*Extrait*
§ §

La littérature grecque proprement dite finit avec Proclus et l’école d’Athènes. Il reste toujours une période de quinze siècles entre l’apparition de l’Illiade et l’édit de Justinien qui rendit muets les derniers échos de l’Académie et du Lycée. Les Pères de l’Église, surtout ceux du quatrième siècle, avaient droit de revendiquer pour eux-mêmes une place considérable. Les Basile, les Chrysostome, par exemple, ne sont pas moins grands par le génie littéraire que par leurs travaux dans l’œuvre de la transformation du monde. Mais je ne me suis point hasardé à manquer de respect à ces hommes vénérés. Je me suis abstenu de tracer d’imparfaites et superficielles esquisses, pour ne pas défigurer leurs images. Et puis la littérature sacrée a son caractère propre, ses origines particulières, sa filiation, son développement : c’est pour elle-même qu’il la faut étudier ; elle a son histoire, et cette histoire est certes bien autre chose qu’un appendice à l’histoire de la littérature profane.

§ §

[Enregistrements de données extraites]

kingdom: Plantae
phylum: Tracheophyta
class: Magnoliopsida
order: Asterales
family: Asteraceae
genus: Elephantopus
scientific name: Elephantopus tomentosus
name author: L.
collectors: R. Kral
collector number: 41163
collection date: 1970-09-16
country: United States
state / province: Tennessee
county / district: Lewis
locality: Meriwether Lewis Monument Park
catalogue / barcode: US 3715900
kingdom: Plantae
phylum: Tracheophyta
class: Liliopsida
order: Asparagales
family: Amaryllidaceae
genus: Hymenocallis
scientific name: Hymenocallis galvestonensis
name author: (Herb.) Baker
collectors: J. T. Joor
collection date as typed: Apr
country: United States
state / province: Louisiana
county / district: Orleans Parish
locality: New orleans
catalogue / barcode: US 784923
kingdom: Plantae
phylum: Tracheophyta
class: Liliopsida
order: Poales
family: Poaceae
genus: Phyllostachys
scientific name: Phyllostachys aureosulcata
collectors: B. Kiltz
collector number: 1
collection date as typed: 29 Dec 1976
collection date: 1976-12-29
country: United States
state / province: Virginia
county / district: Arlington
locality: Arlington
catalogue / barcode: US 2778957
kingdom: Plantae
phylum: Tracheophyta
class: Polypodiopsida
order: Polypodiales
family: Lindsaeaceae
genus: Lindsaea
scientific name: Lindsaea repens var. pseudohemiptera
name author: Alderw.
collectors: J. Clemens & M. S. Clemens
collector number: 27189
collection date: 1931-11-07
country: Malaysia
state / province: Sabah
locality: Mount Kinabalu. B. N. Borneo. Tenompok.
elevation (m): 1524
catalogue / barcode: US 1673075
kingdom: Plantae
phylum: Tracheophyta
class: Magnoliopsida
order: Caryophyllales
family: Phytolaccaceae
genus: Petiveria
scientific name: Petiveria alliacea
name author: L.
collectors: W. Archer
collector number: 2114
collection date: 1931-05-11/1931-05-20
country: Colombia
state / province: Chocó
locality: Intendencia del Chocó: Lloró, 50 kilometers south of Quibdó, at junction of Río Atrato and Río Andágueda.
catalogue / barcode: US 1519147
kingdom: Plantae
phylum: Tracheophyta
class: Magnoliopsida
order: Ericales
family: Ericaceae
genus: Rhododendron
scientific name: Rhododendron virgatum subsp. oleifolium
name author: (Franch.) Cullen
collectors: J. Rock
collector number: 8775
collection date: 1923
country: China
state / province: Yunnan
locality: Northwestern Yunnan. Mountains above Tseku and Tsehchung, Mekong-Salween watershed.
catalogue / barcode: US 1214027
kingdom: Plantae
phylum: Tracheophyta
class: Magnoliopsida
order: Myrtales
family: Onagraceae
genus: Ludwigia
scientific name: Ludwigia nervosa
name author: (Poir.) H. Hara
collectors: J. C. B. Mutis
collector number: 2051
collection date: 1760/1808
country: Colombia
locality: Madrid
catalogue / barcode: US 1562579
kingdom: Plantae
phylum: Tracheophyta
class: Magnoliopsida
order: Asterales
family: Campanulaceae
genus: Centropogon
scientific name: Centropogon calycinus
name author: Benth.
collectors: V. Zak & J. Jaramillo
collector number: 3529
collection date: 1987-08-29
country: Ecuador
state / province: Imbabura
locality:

§ §

*Consigne*
Selon l'extrait, avec qui la littérature grecque proprement dite prend-elle fin ?

*Réponse rédigée*
Elle finit avec Proclus et l'école d'Athènes.